Posts Tagged 'land-art'

1966 – 1972: unfolding the unknown

Lucy Lippard’s book ‘Six years: the demateralization of the art object from 1966 to 1972′ – which I mentioned earlier in this post – triggered again my admiration for an intriguing period in art. Lipard describes conceptualism, performance and the first land art in the time after minimalism.

This period is crucial in history because it marks the transistion from modernism to postmodernism (yet it is more than often overlooked in literature, mainly because of it’s big brother Pop art). Traces of phenomenology are evidently still there, take for instance Bruce Nauman, whose performances explore in a very formal way his studio space. To a certain extend this applies to all the periods mentioned above; they deal in a very elementary way with shape, form and measurements: all formal aspects of objects, the body and landscape. In that regard they differentiate the minimalist tradition and re-enact it in new domains such as performance and landscape.

Bruce Nauman, Revolving upside down, 1968

On the other hand, the artists seem to be more than aware of the fact that they are revolutionizing art. The essence of this period is the fact that they break away from sculptural and pictorial traditions and start re-imagining the world entirely; like new-borns they step into it and start to explore the way children do: by touching it, tasting, marking and measuring it. This gives their works a feeling of curiosity and astonishment and as an audience we look over their shoulders and see the world the way we did a long time ago.
Douglas Heubler photographs the sky over different American cities; Stanley Brouwn walks certain distances; Vito Acconci follows people on the street.Their historical value lies in the fact the these artists began to realise that art is situated in the world and therefore all works of art are relational. Consequently they begin to take down the foundations of art’s hegemony: the object, the art institution and the modernist claim of universality.

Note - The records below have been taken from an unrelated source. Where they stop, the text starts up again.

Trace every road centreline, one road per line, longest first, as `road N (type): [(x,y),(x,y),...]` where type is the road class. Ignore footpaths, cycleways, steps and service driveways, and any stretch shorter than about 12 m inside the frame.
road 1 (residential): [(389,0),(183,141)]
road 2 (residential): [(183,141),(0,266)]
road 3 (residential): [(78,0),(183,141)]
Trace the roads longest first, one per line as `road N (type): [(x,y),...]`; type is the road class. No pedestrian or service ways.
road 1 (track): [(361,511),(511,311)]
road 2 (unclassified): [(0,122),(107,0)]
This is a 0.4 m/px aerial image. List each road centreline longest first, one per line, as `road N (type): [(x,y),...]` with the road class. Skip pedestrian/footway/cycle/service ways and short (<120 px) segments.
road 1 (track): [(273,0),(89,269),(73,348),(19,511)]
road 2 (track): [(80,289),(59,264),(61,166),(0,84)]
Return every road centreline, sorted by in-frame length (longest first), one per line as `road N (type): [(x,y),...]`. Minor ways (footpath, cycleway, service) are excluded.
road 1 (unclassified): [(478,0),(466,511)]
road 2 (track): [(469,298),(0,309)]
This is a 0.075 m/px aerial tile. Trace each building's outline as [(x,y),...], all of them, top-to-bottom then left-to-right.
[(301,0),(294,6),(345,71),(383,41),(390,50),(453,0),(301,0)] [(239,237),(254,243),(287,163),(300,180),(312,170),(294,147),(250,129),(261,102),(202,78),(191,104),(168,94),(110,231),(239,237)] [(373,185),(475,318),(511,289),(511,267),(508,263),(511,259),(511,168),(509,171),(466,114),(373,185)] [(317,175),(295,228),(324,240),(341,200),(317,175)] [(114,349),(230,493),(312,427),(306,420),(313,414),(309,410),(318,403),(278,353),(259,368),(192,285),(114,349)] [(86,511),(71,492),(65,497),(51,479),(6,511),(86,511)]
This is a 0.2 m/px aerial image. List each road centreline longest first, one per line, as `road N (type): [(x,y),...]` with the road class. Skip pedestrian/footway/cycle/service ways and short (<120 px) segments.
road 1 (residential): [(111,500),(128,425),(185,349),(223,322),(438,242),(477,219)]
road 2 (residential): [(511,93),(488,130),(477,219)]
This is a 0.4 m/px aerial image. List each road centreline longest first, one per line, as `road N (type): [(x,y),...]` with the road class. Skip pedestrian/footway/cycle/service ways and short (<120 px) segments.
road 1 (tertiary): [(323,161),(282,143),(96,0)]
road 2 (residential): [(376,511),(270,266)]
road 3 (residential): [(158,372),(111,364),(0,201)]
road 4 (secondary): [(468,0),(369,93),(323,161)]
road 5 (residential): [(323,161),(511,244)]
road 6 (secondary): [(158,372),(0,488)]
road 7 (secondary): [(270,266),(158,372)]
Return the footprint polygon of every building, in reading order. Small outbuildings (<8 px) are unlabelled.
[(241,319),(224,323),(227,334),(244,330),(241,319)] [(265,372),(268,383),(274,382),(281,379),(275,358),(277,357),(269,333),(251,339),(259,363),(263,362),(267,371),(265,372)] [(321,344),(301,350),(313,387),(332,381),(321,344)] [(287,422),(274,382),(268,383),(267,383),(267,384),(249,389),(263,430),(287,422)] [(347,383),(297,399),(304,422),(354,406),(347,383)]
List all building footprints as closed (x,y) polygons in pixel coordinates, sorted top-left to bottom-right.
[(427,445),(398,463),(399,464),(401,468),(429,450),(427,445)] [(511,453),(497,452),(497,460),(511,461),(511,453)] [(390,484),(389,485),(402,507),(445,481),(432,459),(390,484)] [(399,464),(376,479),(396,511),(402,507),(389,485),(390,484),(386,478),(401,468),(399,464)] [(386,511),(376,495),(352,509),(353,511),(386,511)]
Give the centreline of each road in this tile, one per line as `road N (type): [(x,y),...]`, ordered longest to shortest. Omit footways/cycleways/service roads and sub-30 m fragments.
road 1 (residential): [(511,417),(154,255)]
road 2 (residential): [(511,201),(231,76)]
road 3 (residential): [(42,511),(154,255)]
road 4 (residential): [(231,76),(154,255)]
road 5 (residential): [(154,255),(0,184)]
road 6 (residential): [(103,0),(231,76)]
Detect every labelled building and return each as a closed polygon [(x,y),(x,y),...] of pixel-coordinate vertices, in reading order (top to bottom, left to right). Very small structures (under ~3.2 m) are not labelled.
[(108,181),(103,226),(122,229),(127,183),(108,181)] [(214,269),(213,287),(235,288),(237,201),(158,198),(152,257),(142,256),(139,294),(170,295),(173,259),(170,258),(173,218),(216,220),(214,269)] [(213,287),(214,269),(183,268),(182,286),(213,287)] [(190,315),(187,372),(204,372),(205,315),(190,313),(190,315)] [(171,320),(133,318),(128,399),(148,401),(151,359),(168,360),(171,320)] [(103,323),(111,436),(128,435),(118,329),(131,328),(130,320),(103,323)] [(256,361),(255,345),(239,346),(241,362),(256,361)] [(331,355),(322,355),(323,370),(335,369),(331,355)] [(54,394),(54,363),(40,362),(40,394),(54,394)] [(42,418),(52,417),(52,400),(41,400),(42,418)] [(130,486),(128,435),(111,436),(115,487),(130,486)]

One of the most interesting things that Lippy points out is, what she calls, the dematerialisation of art that occurs as a result of this ‘new order’ and what lends the work an aura of mystique and poetics. This is generally understood by Sol LeWitts statement that the idea is more important than the object, but I don’t think that’s true. The documentation of the above mentioned works are beautiful; they communicate the concept and have a value of their own, today these black and white photographs even have a nostalgic romanticism.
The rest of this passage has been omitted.